Methods: Data collection took place across general practices in northwest England as part of a process evaluation of the Greater Manchester HF Investigation Tool (GM-HFIT) - a programme of work aiming to improve the management of HF in primary care. Semi-structured interviews, with purposefully selected GM-HFIT team members (n = 9) and primary care practitioners (n = 7), were supplemented by observational data and a three-month diary reflecting on facilitation activities. Framework analysis was used to manage and interpret data.

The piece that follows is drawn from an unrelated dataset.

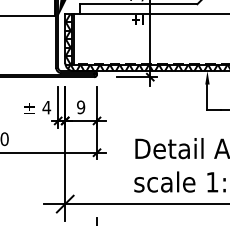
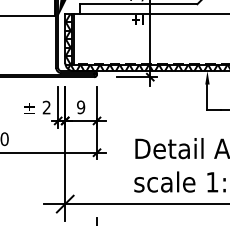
text at (46, 107): 4 -> 2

Results: We describe a complex and dynamic interplay between facilitation and context, focusing on three major themes: (1) Addressing macro and micro agendas; (2) Forming a facilitative unit; (3) Maintaining momentum. We show that HF specialist nurses (HFSNs) have a high level of professional credibility, which allows them to play a key role in making recommendations to practices for improving patient care. At the same time, we argue that contextual factors, such as top-level endorsement, the necessity to comply with a performance measurement system, and the varying involvement of practice nurses produce tensions that can have both an enabling and constraining effect on the process of facilitation.

Conclusions: When facilitating the transfer of evidence, context is an important aspect to consider at a macro and micro level; a complex interplay can exist between these levels, which may constrain or enable efforts to amend practice. Those involved in facilitating change within primary care have to manage tensions arising from the interplay of these different contextual forces to minimise their impact on efforts to alter practice based on best evidence.